İçişleri Bakanımız bayramı Hakkâri Şemdinli’de kahraman Mehmetlerimizle ve yöre insanımızla karşılamıştır.

Bugüne kadar İçişleri Bakanlığı’nın önünde eylem yapmak, olay çıkarmak sadece ve sadece teröristlerin gayesi olmuş, çok şükür buna da şu ana kadar muvaffak olamamışlardır.

Geçtiğimiz hafta nefret ve öfkesine hâkim olamayan marjinalleşmiş siyasetçiler tarafından İçişleri Bakanımızın hedef alınması, bunların mezkur bakanlığın önüne yığınak yapmaları milletimizde haklı bir tepkiye yol açmıştır.

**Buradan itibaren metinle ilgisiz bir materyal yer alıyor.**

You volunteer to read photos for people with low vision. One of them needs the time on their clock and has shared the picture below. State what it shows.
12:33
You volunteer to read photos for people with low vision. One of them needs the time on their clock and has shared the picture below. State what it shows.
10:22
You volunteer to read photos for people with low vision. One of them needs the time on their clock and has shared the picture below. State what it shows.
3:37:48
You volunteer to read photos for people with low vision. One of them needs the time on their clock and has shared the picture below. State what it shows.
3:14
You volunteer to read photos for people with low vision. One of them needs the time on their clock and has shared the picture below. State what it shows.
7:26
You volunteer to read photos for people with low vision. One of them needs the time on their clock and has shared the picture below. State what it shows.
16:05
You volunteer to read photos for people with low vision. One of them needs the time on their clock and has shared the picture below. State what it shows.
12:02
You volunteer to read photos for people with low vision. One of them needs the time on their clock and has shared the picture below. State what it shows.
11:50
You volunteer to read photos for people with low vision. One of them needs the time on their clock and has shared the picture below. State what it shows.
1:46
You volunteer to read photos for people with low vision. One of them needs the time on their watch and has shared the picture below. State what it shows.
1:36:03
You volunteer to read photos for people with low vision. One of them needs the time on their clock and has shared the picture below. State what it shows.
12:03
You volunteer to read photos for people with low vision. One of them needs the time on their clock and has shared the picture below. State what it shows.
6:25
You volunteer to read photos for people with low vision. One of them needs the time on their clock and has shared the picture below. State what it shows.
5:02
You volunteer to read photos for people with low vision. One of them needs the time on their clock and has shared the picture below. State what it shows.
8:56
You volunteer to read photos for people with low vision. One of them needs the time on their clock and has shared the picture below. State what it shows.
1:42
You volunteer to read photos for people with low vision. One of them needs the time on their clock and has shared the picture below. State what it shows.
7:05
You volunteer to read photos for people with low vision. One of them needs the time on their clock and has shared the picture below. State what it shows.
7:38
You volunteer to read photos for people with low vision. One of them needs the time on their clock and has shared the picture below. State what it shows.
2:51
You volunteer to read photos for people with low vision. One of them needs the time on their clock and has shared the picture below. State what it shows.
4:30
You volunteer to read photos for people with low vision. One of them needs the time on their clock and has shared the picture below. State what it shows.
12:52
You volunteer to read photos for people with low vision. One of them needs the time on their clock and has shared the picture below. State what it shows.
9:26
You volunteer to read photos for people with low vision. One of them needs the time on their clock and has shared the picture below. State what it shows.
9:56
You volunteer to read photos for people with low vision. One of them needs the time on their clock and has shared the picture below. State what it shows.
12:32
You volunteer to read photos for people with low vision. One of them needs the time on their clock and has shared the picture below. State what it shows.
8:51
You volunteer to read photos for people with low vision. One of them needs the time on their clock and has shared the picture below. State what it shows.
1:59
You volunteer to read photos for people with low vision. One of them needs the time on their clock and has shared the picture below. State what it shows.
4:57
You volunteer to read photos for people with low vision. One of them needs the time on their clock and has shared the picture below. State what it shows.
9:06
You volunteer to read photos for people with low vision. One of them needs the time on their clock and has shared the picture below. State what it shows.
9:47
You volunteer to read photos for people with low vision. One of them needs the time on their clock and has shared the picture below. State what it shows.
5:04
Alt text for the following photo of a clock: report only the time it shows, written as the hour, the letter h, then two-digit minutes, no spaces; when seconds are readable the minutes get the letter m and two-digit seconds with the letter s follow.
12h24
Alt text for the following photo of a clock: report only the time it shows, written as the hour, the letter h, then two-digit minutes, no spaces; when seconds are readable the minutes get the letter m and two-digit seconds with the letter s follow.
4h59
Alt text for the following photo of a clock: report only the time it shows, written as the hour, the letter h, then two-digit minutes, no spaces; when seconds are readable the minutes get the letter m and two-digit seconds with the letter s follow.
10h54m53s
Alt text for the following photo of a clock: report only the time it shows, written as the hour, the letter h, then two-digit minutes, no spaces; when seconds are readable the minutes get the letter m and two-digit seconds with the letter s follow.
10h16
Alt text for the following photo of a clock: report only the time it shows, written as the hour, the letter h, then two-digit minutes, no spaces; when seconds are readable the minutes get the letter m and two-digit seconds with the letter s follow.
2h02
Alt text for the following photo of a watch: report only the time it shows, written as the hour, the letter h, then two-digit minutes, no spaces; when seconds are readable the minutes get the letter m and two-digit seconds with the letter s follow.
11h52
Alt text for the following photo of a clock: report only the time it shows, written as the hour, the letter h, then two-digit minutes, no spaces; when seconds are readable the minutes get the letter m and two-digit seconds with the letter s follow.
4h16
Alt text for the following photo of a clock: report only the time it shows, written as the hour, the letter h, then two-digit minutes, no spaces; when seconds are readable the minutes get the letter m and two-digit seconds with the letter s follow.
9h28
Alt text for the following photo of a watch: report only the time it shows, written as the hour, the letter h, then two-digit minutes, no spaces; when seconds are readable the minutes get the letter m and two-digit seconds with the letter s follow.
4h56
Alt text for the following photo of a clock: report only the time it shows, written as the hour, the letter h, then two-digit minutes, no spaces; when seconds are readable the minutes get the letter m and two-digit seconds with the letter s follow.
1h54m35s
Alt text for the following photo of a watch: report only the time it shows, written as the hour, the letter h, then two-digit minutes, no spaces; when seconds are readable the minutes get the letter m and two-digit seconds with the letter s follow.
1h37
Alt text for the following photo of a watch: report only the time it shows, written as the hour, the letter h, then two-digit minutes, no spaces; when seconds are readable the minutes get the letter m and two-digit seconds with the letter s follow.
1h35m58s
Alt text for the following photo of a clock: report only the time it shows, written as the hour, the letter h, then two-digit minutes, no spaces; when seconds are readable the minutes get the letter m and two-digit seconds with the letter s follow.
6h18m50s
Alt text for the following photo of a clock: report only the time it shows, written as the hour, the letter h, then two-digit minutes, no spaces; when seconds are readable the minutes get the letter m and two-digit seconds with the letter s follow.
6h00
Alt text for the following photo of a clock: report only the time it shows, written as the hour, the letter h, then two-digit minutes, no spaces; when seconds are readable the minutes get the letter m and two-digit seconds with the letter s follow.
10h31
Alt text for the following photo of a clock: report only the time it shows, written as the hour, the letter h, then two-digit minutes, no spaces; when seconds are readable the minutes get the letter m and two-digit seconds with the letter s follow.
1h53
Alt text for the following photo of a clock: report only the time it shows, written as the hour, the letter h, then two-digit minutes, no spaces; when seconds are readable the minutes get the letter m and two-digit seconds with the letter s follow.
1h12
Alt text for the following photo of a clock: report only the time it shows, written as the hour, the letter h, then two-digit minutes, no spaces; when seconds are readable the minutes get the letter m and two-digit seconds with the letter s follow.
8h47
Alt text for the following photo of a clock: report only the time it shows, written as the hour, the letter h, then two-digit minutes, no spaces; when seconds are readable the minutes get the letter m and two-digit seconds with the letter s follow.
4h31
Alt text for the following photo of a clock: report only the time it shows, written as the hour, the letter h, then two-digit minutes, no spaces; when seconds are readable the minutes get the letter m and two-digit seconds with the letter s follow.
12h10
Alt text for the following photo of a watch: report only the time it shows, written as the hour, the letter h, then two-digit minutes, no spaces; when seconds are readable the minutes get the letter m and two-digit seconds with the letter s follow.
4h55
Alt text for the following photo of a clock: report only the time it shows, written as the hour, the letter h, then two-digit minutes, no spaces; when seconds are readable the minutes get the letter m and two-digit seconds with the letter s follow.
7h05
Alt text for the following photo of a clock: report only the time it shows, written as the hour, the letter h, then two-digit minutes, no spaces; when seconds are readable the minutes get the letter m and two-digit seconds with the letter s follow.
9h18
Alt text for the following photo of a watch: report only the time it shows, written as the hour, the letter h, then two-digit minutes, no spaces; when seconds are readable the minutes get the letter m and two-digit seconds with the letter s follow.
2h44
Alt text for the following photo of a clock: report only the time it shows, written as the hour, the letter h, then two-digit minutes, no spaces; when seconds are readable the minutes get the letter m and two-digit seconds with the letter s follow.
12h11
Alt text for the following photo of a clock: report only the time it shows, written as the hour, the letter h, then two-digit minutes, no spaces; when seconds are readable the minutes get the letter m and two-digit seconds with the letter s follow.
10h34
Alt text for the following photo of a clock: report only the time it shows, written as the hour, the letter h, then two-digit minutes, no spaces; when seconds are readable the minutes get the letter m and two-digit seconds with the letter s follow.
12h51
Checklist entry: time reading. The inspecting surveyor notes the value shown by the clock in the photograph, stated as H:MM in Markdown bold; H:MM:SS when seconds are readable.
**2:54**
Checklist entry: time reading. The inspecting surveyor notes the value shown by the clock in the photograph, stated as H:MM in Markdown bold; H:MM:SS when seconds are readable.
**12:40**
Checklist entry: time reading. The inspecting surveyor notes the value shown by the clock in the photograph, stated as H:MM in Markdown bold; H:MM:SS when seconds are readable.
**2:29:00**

Terörle mücadelede büyük başarısı olan bir bakanı ve onun şahsında hükümeti parmak sallayarak tehdit etmek utanç verici bir alçalma halidir.

İçişleri Bakanlığı’nın önüne gelenler Türkiye’nin önünü kesmek isteyenlerdir, terörün ömrünü uzatmak için çırpınan zavallılardır.

Türk Silahlı Kuvvetleri’nin şerefli komutanlarına, kahraman askerlerimize, İçişleri Bakanımızla Milli Savunma Bakanımıza bühtan içinde olanların, sanki komut almışçasına saldırı düzeneğine geçenlerin, bir senaryo dahilinde yıpratmaya kalkışanların tam karşısında Milliyetçi Hareket Partisi vardır ve taviz vermesi imkansızdır.

Teröristlerin dahi cesaret edemediği protestolarla İçişleri Bakanı’mıza saldırmak, itibarsızlaştırmaya çabalamak su katılmamış edepsizliktir, hainlere yol açan, yol gösteren densizlik ve terbiyesizliktir.

Buna da hiç kimsenin hakkı olamayacaktır.

Kimin bir meselesi varsa, kimin bir hesabı bulunuyorsa hukuk yolu açıktır.

İçişleri Bakanlığı’nın önünde toplanıp tehditler savurmak, sayın bakana ismiyle ve kaba bir şekilde hitap etmek devlet umurunu, devlet vakarını saygısızca ayaklar altına almak demektir.

Hiçbir bakanlığımız gelişigüzel nümayiş yeri değildir.

Hiçbir bakanlığımız siyasi rant devşirmenin alanı değildir.

Devletin itibarını lekelemeye çalışanlar önce kendi itibarsızlıklarına, kendi izansızlıklarına kafa yormalıdır.

İçişleri Bakanı’mıza ismiyle hitap edip erkeklik hatırlatması yapan ve aklınca meydan okumaya kadar işi götürenler öncelikle hangi melanetin ümidi, hangi kumpasın figüranı olduklarını düşünmelidir.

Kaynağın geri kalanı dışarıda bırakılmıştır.